Une poutre formant la travée d'un pont n'est jamais posée directement sur une pile, les oscillations finiraient par épaufrer le matériau constituant la pile. On intercale un appui : rotule, rouleau ou un lit de mortier, la contrainte se transmet donc en premier sur le matériau constituant le point d'appui. Dans le béton armé, les fers ronds emprisonnés dans la masse de béton résistent à la traction, permettant ainsi de reprendre les efforts liés à la compression. Mais sous l'effort dû à la charge, la partie supérieure comprimée ayant tendance à repousser la partie inférieure, des petites fissures ne tardent pas à apparaître.

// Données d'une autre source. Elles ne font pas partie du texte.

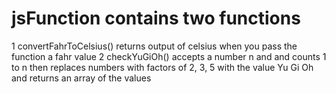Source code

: # jsFunction contains two functions
1 convertFahrToCelsius() returns output of celsius when you pass the function a fahr value
2 checkYuGiOh() accepts a number n and and counts 1 to n then replaces numbers with factors
  of 2, 3, 5 with the value Yu Gi Oh and returns an array of the values
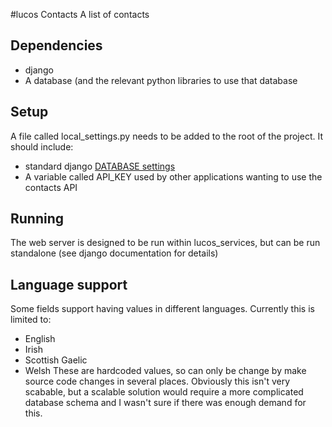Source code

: #lucos Contacts
A list of contacts

## Dependencies
* django
* A database (and the relevant python libraries to use that database

## Setup
A file called local_settings.py needs to be added to the root of the project.  It should include:
* standard django [DATABASE settings](https://docs.djangoproject.com/en/dev/ref/settings/#std:setting-DATABASES)
* A variable called API_KEY used by other applications wanting to use the contacts API

## Running
The web server is designed to be run within lucos_services, but can be run standalone (see django documentation for details)

## Language support
Some fields support having values in different languages.  Currently this is limited to:
* English
* Irish
* Scottish Gaelic
* Welsh
These are hardcoded values, so can only be change by make source code changes in several places.  Obviously this isn't very scabable, but a scalable solution would require a more complicated database schema and I wasn't sure if there was enough demand for this.
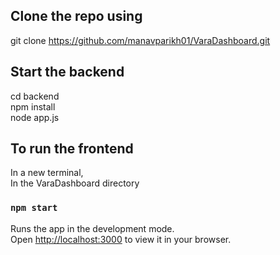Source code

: ## Clone the repo using

git clone https://github.com/manavparikh01/VaraDashboard.git

## Start the backend

cd backend \
npm install \
node app.js

## To run the frontend

In a new terminal, \
In the VaraDashboard directory

### `npm start`

Runs the app in the development mode.\
Open [http://localhost:3000](http://localhost:3000) to view it in your browser.
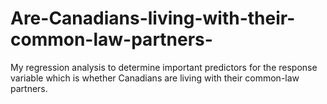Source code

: # Are-Canadians-living-with-their-common-law-partners-
My regression analysis to determine important predictors for the response variable which is whether Canadians are living with their common-law partners. 
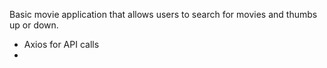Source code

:Basic movie application that allows users to search for movies and thumbs up or down.

- Axios for API calls
- 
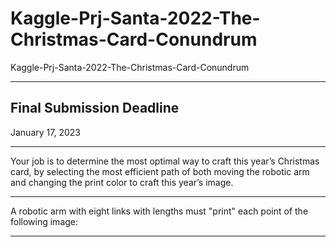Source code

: # Kaggle-Prj-Santa-2022-The-Christmas-Card-Conundrum
Kaggle-Prj-Santa-2022-The-Christmas-Card-Conundrum

-----

## Final Submission Deadline

January 17, 2023

-----

Your job is to determine the most optimal way to craft this year’s Christmas card, by selecting the most efficient path of both moving the robotic arm and changing the print color to craft this year’s image.

-----

A robotic arm with eight links with lengths  must "print" each point of the following  image:

-----
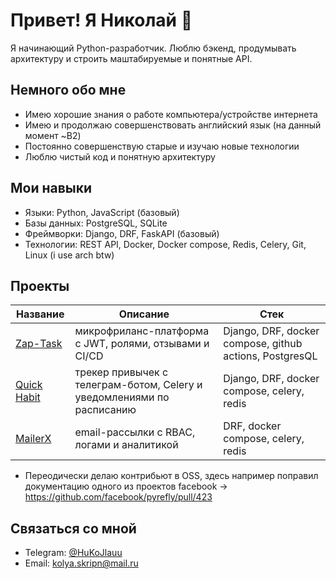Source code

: # Привет! Я Николай 👋

Я начинающий Python-разработчик. Люблю бэкенд, продумывать архитектуру и строить маштабируемые и понятные API.

## Немного обо мне
- Имею хорошие знания о работе компьютера/устройстве интернета
- Имею и продолжаю совершенствовать английский язык (на данный момент ~B2)
- Постоянно совершенствую старые и изучаю новые технологии
- Люблю чистый код и понятную архитектуру

## Мои навыки
- Языки: Python, JavaScript (базовый)
- Базы данных: PostgreSQL, SQLite
- Фреймворки: Django, DRF, FaskAPI (базовый)
- Технологии: REST API, Docker, Docker compose, Redis, Celery, Git, Linux (i use arch btw)

## Проекты

| Название | Описание | Стек |
|----------|----------|------|
| [Zap-Task](https://github.com/github-main-user/zap-task) | микрофриланс-платформа с JWT, ролями, отзывами и CI/CD | Django, DRF, docker compose, github actions, PostgresQL |
| [Quick Habit](https://github.com/github-main-user/quick-habit) | трекер привычек с телеграм-ботом, Celery и уведомлениями по расписанию | Django, DRF, docker compose, celery, redis |
| [MailerX](https://github.com/github-main-user/mailerx) | email-рассылки с RBAC, логами и аналитикой | DRF, docker compose, celery, redis |

- Переодически делаю контрибьют в OSS, здесь например поправил документацию одного из проектов facebook -> https://github.com/facebook/pyrefly/pull/423

## Связаться со мной
- Telegram: [@HuKoJlauu](https://t.me/HuKoJlauu)
- Email: kolya.skripn@mail.ru
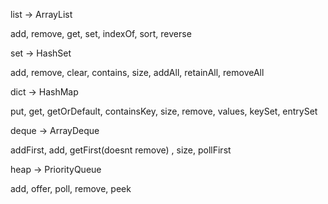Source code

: list -> ArrayList

add, remove, get, set, indexOf, sort, reverse



set -> HashSet

add, remove, clear, contains, size, addAll, retainAll, removeAll



dict -> HashMap

put, get, getOrDefault, containsKey, size, remove, values, keySet, entrySet



deque -> ArrayDeque

addFirst, add, getFirst(doesnt remove) , size, pollFirst



heap -> PriorityQueue

add, offer, poll, remove, peek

Pour prévenir ce phénomène, on place des armatures inclinées formant un « étrier ».
En ce qui concerne le béton armé, seule la partie capable de reprendre les efforts de compression est véritablement utile, il s'ensuit que le béton armé n'est pas employé de manière économique, non seulement en terme de coûts, mais aussi de masse de l'ouvrage ; cela pourrait-il expliquer la raison de la rupture du pont de Gênes ? La solution réside dans le béton précontraint. Une poutre possède en sa partie inférieure (fragile à la traction) une barre d'acier aux extrémités desquelles une plaque maintenue « tendue » par un écrou met la tige sous tension. La poutre reste soumise à une force de compression constante. Pour comprendre le mode de travail du béton précontraint, prenons l'exemple d'une rangée de livres placés côte à côte et parallèle au sol. On peut soulever la rangé de livres sans qu'aucun ne glisse, pour peu que l'on exerce à chaque extrémité une force de compression suffisante.
Le procédé de la fabrication des poutres en béton précontraint est des plus simples. Avant le coulage du béton dans la forme (coffrage), on place les câbles, tiges soumis à une contrainte de tension de façon à entraîner leur étirement, après la prise du béton, on ôte le coffrage et on supprime la force de traction supportée par l'armature. La poutre est alors soumise à un effort de compression permanent. Une poutre en béton précontraint de 12 mètres de longueur et d'une section de 300 x 700, est aussi résistante qu'une poutre de béton non armé de 500 x 1500 ou qu'une poutre IPN de 250 x 550 ! (NdA : informations extraites d'un cours qui était destiné aux plongeurs).